I've also been playing around with some Victorian knitting patterns. I've been on sort of a Victoriana kick recently for no good reason I can explain, reading Victorian novels (good ones -- I just finished Wilkie Collins' The Moonstone and if you haven't read it, you should) and staring at reprints of needlework books. I picked up a couple volumes of the Weldon's Practical Needlework series secondhand (Vol. 4 about a year ago, actually, and volume 5 more recently) and some of the patterns, especially the ones for babies and toddlers, are just charming. Since I have a lot of friends and family who have either had babies recently or will be having babies soonish, I can indulge myself a little and still feel like I'm doing something useful.

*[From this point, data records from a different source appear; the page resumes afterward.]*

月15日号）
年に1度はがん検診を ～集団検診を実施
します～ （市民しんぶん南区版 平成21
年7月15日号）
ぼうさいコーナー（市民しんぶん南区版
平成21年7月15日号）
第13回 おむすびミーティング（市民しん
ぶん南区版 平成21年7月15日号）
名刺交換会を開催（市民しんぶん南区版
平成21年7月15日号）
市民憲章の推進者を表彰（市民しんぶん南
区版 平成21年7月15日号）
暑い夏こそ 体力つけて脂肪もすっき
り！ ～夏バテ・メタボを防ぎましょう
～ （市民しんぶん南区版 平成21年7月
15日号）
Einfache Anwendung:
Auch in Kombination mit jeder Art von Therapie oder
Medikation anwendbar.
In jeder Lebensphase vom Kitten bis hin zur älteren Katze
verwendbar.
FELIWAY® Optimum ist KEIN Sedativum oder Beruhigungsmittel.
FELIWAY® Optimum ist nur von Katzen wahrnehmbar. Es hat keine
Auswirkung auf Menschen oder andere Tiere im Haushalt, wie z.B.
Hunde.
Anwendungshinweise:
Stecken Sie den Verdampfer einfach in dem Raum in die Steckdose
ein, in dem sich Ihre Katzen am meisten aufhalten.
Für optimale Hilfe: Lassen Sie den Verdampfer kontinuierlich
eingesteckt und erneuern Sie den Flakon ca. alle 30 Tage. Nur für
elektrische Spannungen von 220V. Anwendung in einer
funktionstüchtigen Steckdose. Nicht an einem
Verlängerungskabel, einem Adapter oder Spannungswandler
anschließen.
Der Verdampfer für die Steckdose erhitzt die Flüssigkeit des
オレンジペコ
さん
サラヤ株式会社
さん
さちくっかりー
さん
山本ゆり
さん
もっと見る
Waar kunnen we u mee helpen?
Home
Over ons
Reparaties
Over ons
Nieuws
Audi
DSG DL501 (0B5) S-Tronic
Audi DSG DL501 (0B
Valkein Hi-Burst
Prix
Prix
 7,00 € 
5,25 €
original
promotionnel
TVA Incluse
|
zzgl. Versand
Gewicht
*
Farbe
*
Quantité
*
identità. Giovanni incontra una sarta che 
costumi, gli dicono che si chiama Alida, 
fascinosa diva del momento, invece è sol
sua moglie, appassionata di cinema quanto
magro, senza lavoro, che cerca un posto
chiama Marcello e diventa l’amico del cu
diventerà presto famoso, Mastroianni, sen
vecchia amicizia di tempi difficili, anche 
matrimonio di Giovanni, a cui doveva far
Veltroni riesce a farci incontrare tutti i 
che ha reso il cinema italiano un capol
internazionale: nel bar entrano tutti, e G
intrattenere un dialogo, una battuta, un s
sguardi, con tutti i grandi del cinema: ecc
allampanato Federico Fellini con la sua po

So here's a start on that:

'Vest of a Child of Three'

The front (or back) of 'Vest for a Child of Three,' from Vol. 4, done in fingering weight on 3.25 mm needles. The pattern calls for old UK size 14 needles, which is a modern 3.25 mm, so the needle size is correct, anyway. I haven't taken measurements yet, so I can't say what my gauge worked out to be or if the finished item will be an appropriate size for a modern three-year-old or not. I'll do that when the whole thing's done.

This particular pattern is kind of nifty because it's knit sideways. The stitches used are double moss and garter, and the front and back pieces are identical. The vest is supposed to be finished with a crocheted edge which would probably be too frilly for a boy by modern standards, but you could easily pick up stitches for a ribbed edge at the neckline and armholes if you preferred.
Also, very quick knit, and the Weldon's patterns don't require a lot of translation to make sense to a modern knitter. If you are a faster knitter than I am, or could dedicate a whole weekend to knitting, you could probably cast on the vest on a Friday evening and be done with it by Sunday.
I've also been playing with a knitted counterpane square from Beeton's Book of Needlework -- a pattern which, unlike the neckerchief I was annoyed by last year, is easy to decipher and makes something which looks like the engraving. More details on that when I get the first square finished and can take a picture of it.